Seven buses carrying Ukrainian fighters from the Azovstal garrison arrived at a newly reopened prison in the Russian-controlled town of Olenivka near Donetsk, a witness said.
Russia said at least 256 Ukrainian fighters had “laid down their arms and surrendered”, including 51 severely wounded. Ukraine said 264 soldiers, including 53 wounded, had left.
Russian defence ministry video showed fighters leaving the plant, some carried on stretchers, others with hands up to be searched by Russian troops.
There were some women aboard at least one of the buses in Olenivka, video showed.
The Kremlin said Putin had personally guaranteed the prisoners would be treated according to international standards, and Ukrainian officials said they could be exchanged for Russian captives.
Ukrainian Deputy Prime Minister Iryna Vereshchuk said Kyiv aimed to arrange a prisoner swap for the wounded once their condition stabilised.
Russian Deputy Ambassador to the United Nations Dmitry Polyansky said there had been no deal, tweeting: “I didn’t know English has so many ways to express a single message: the #Azovnazis have unconditionally surrendered.”
TASS news agency reported a Russian committee planned to question the soldiers, many of them members of the Azov Battalion, as part of an investigation into what Moscow calls “Ukrainian regime crimes”.

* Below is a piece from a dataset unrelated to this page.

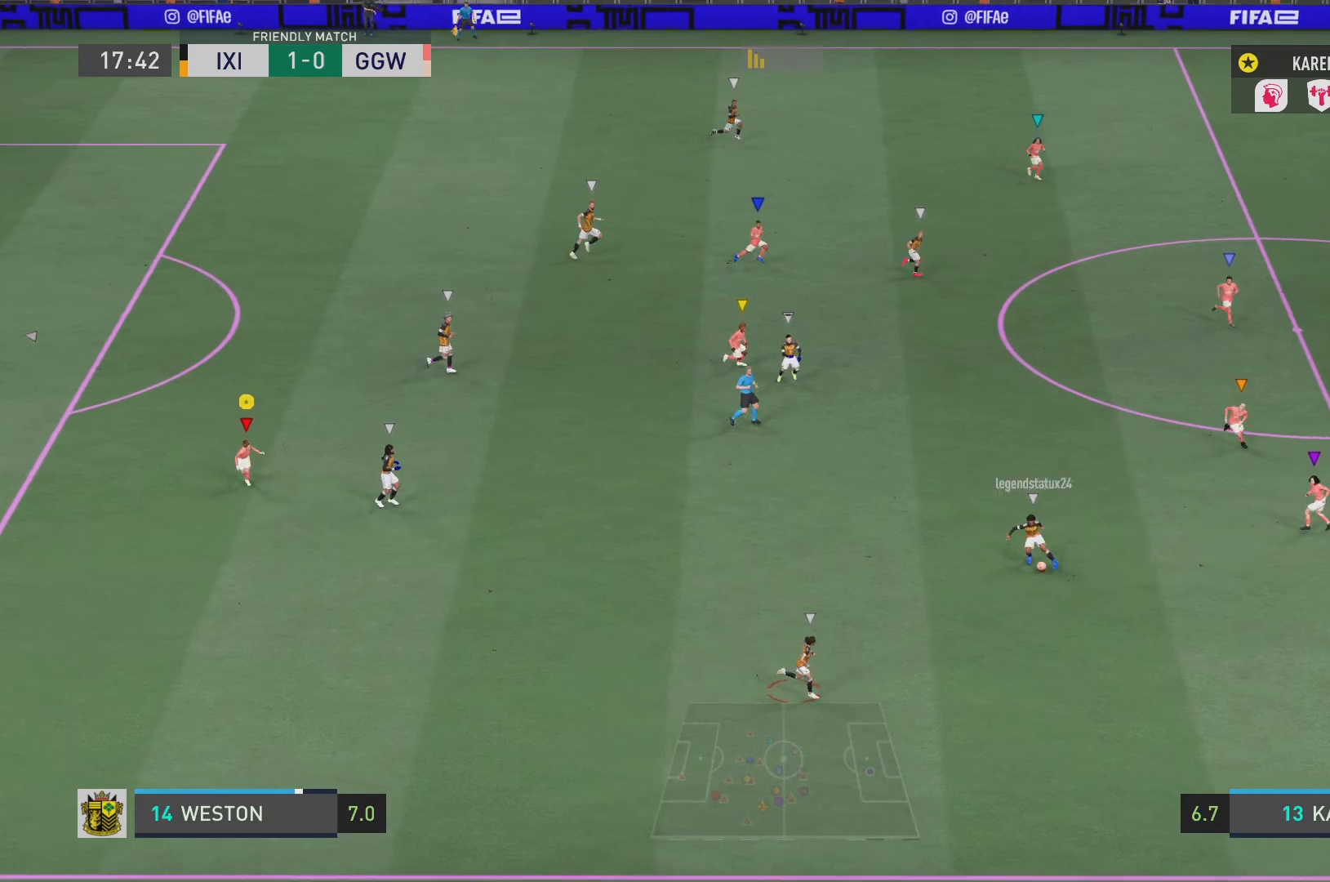
{"buttons": ["R2"], "left_stick": "down-right", "right_stick": "center", "events": [[250, "left_stick", "down-right"], [350, "R2", "down"]]}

Fighters of the Azov Regiment are lionised as heroes in Ukraine, but reviled by the Kremlin as a band of Russia-hating neo-Nazis.
High-profile Russian lawmakers spoke out against any prisoner swap. Leonid Slutsky, one of Russia’s negotiators in talks with Ukraine, called the evacuated combatants “animals in human form” and said they should be executed.

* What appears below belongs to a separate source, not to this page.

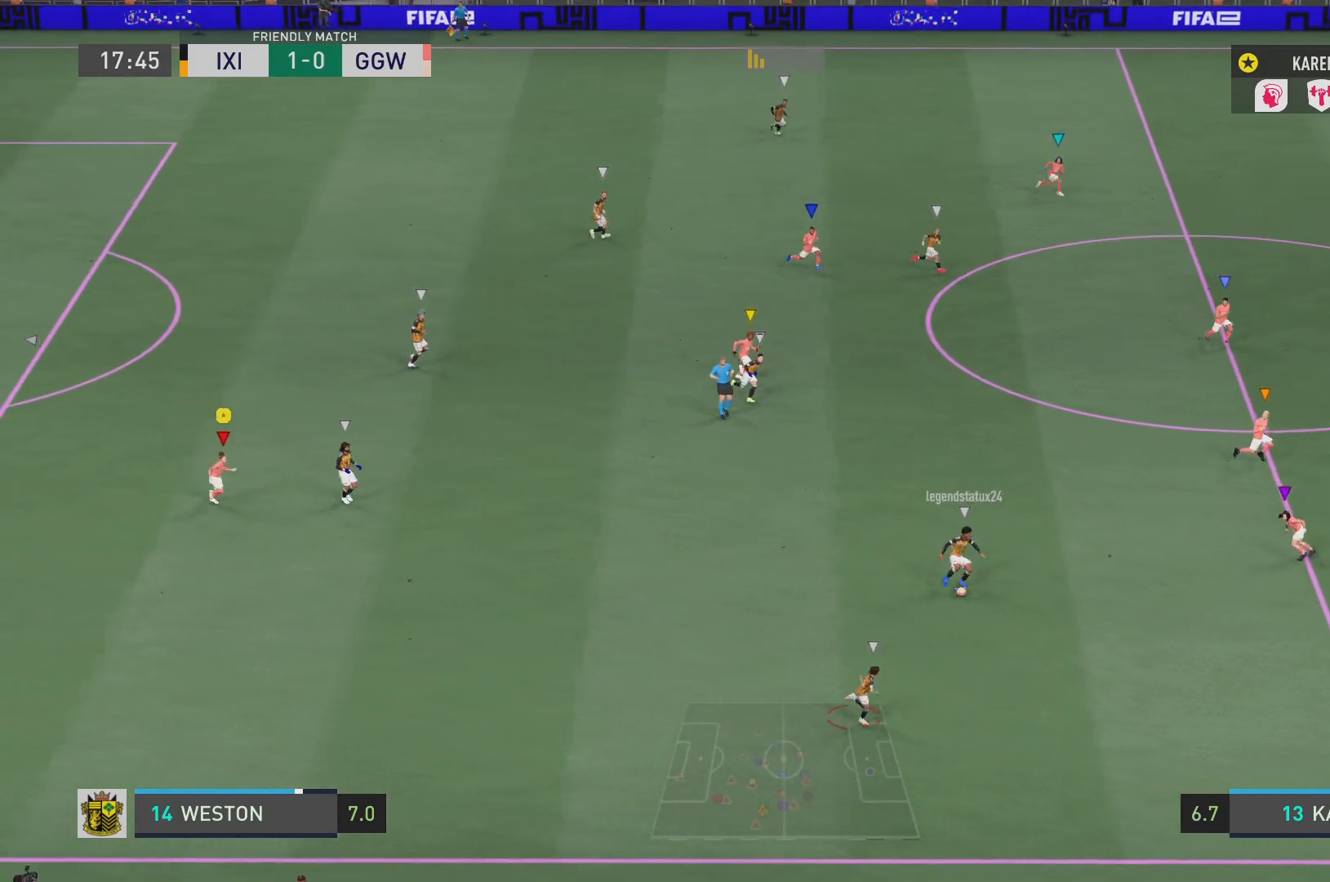
{"buttons": ["R2"], "left_stick": "right", "right_stick": "center", "events": [[417, "left_stick", "right"]]}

Formed in 2014 as an extreme right-wing volunteer militia to fight Russian-backed separatists, the Azov Regiment denies being fascist or neo-Nazi. Ukraine says it has been reformed and integrated into the National Guard.
The battle for Mariupol is Russia’s biggest victory since its invasion, giving it control of the Azov Sea coast and an unbroken stretch of eastern and southern Ukraine. But the port lies in ruins, and Ukraine believes tens of thousands of people were killed under months of Russian bombardment.

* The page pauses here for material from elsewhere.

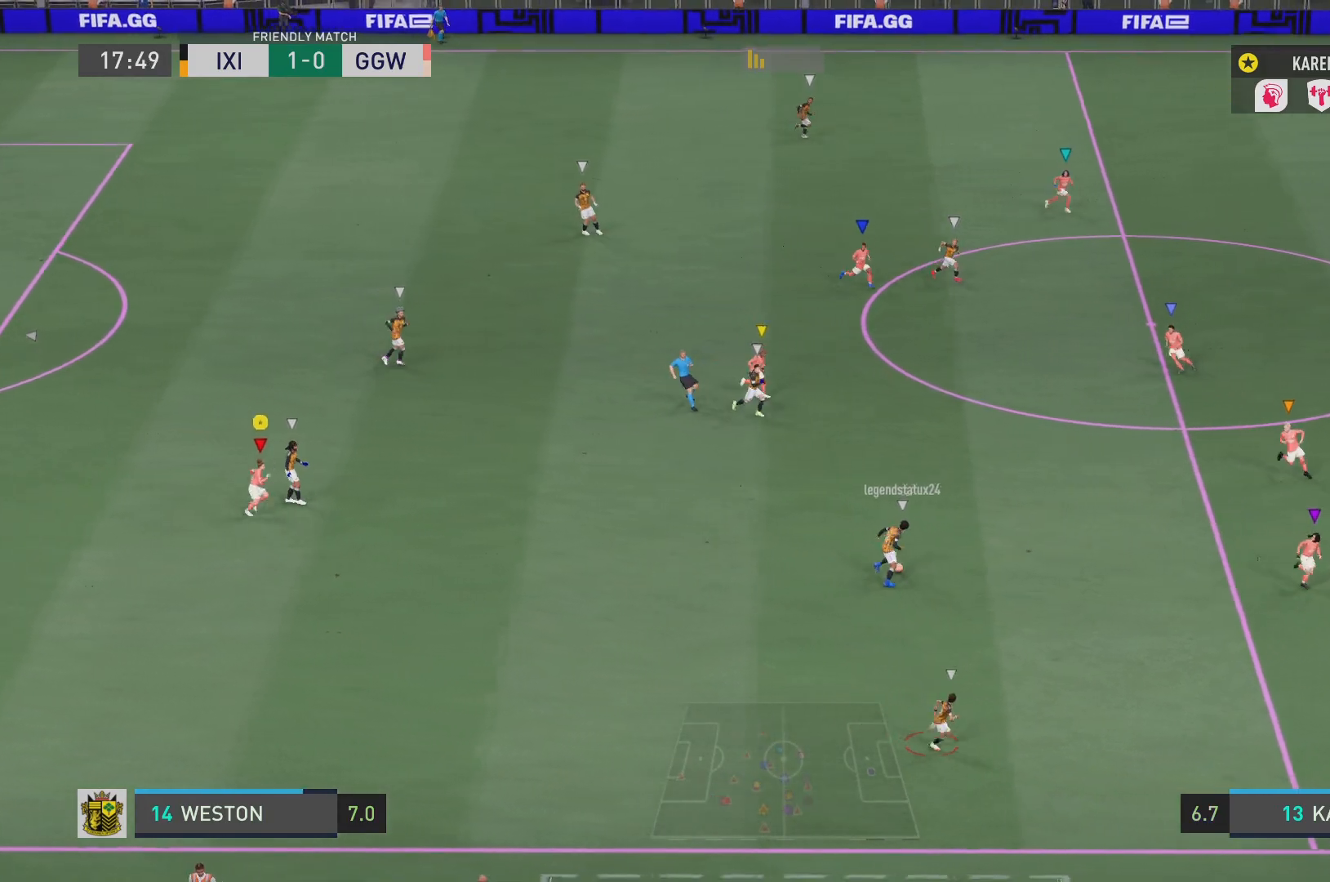
{"buttons": ["R2"], "left_stick": "right", "right_stick": "center", "events": []}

Russia’s offensive in the east, meanwhile, appeared to be making little progress, although the Kremlin says all its objectives will be reached in its bid to “demilitarise” Ukraine.
Ukraine’s military command said Russia continued to shell Ukrainian positions along the entire frontline in the east on Wednesday.
“In the Kharkiv direction, the enemy focused on maintaining its positions and preventing the further advance of our troops,” Ukraine’s general staff said in a statement.
Around a third of the Donbas was held by Russia-backed separatists before the invasion. Moscow now controls around 90% of Luhansk region, but it has failed to make major inroads towards the key cities of Sloviansk and Kramatorsk in Donetsk in order to extend control over the entire Donbas.
Ukrainian forces have advanced at their fastest pace for more than a month, driving Russian forces out of the area around Kharkiv, Ukraine’s second-largest city.
Ukraine says its forces had reached the Russian border, 40 km (25 miles) north of Kharkiv. They have also pushed at least as far as the Siverskiy Donets river 40 km to the east, where they could threaten Russian supply lines.